La campagne de l'entre-deux tours n'aura donc permis ni à Emmanuel Macron ni à Marine Le Pen de véritablement convaincre au-delà de leur base électorale. Près d'un Français sur deux juge pourtant que Marine Le Pen a "plutôt mené une bonne campagne" (46%), pour 35% d'avis que sa campagne n'a été "ni bonne, ni mauvaise" et 19% "plutôt mauvaise". Les avis d'ensemble sont plus sévères en ce qui concerne la campagne d'Emmanuel Macron, que seul un Français sur quatre a jugé "plutôt bonne" (26%), pour 40% "ni bonne ni mauvaise" et 34% "plutôt mauvaise". Quant au débat télévisé, point d'orgue de l'entre-deux-tours, ceux qui l'ont vu ou en ont entendu parler en ont un jugement mitigé. Emmanuel Macron a "plutôt inquiété" un téléspectateur sur quatre (25%), en a "plutôt rassuré" un sur trois (32%), pour 43% "ni l'un ni l'autre". Les proportions sont sensiblement les mêmes en ce qui concerne Marine Le Pen, ce qui constitue tout de même pour elle une performance largement meilleure qu'en 2017. La candidate du Rassemblement National a ainsi plutôt rassuré 27% des spectateurs (pour 13% de cet avis en 2017), en a plutôt inquiété 35% (pour 56% en 2017), pour 38% de "ni l'un ni l'autre" (31% en 2017).

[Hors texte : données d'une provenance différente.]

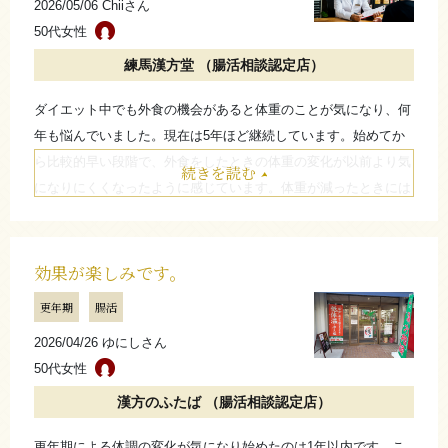
2026/05/06 Chiiさん
50代女性
練馬漢方堂 （腸活相談認定店）
ダイエット中でも外食の機会があると体重のことが気になり、何
年も悩んでいました。現在は5年ほど継続しています。始めてか
ら比較的早い段階で、外食をしたときの体重の変化が以前より気
続きを読む
になりにくくなったように感じています。体重が減ったときには
周りから「痩せた？」と言われたこともありましたが、現在は大
きな変化はなく、安定しているように感じています。集まりでの
食事や外食の際にもあまり気にしすぎずに楽しめるので、お守り
効果が楽しみです。
のような存在として続けています。
更年期
腸活
たたむ
2026/04/26 ゆにしさん
50代女性
漢方のふたば （腸活相談認定店）
更年期による体調の変化が気になり始めたのは1年以内です。こ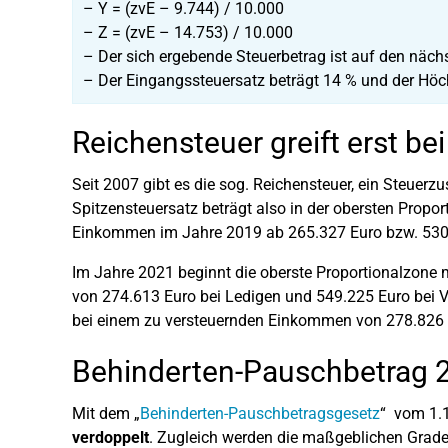
– Y = (zvE – 9.744) / 10.000
– Z = (zvE – 14.753) / 10.000
– Der sich ergebende Steuerbetrag ist auf den näch
– Der Eingangssteuersatz beträgt 14 % und der Höc
Reichensteuer greift erst 
Seit 2007 gibt es die sog. Reichensteuer, ein Steuerz
Spitzensteuersatz beträgt also in der obersten Propo
Einkommen im Jahre 2019 ab 265.327 Euro bzw. 530.6
Im Jahre 2021 beginnt die oberste Proportionalzone 
von 274.613 Euro bei Ledigen und 549.225 Euro bei V
bei einem zu versteuernden Einkommen von 278.826 
Behinderten-Pauschbetrag 
Mit dem „
Behinderten-Pauschbetragsgesetz
“ vom 1.
verdoppelt
. Zugleich werden die maßgeblichen Grad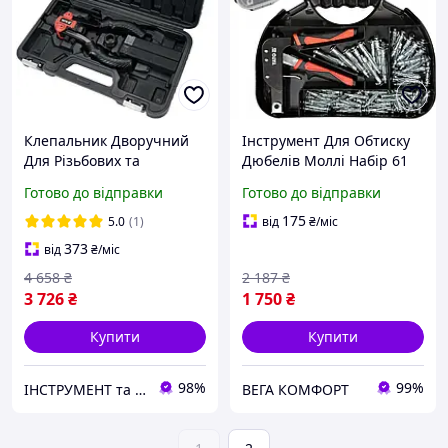
Клепальник Дворучний
Інструмент Для Обтиску
Для Різьбових та
Дюбелів Моллі Набір 61
Витяжних Заклепок YATO
шт YATO (YT-51451)
Готово до відправки
Готово до відправки
(YT-36091)
175
5.0
(1)
від
₴
/міс
373
від
₴
/міс
4 658
₴
2 187
₴
3 726
₴
1 750
₴
Купити
Купити
98%
99%
ІНСТРУМЕНТ та МЕТИЗИ
ВЕГА КОМФОРТ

Fiche technique : enquête menée par Ipsos & Sopra Steria pour France Télévisions, Radio France, France24/RFI/MCD, Public Sénat/LCP Assemblée Nationale et Le Parisien-Aujourd'hui en France auprès de 4000 personnes inscrites sur les listes électorales, constituant un échantillon représentatif de la population française âgée de 18 ans et plus, interrogées du 21 au 23 avril 2022.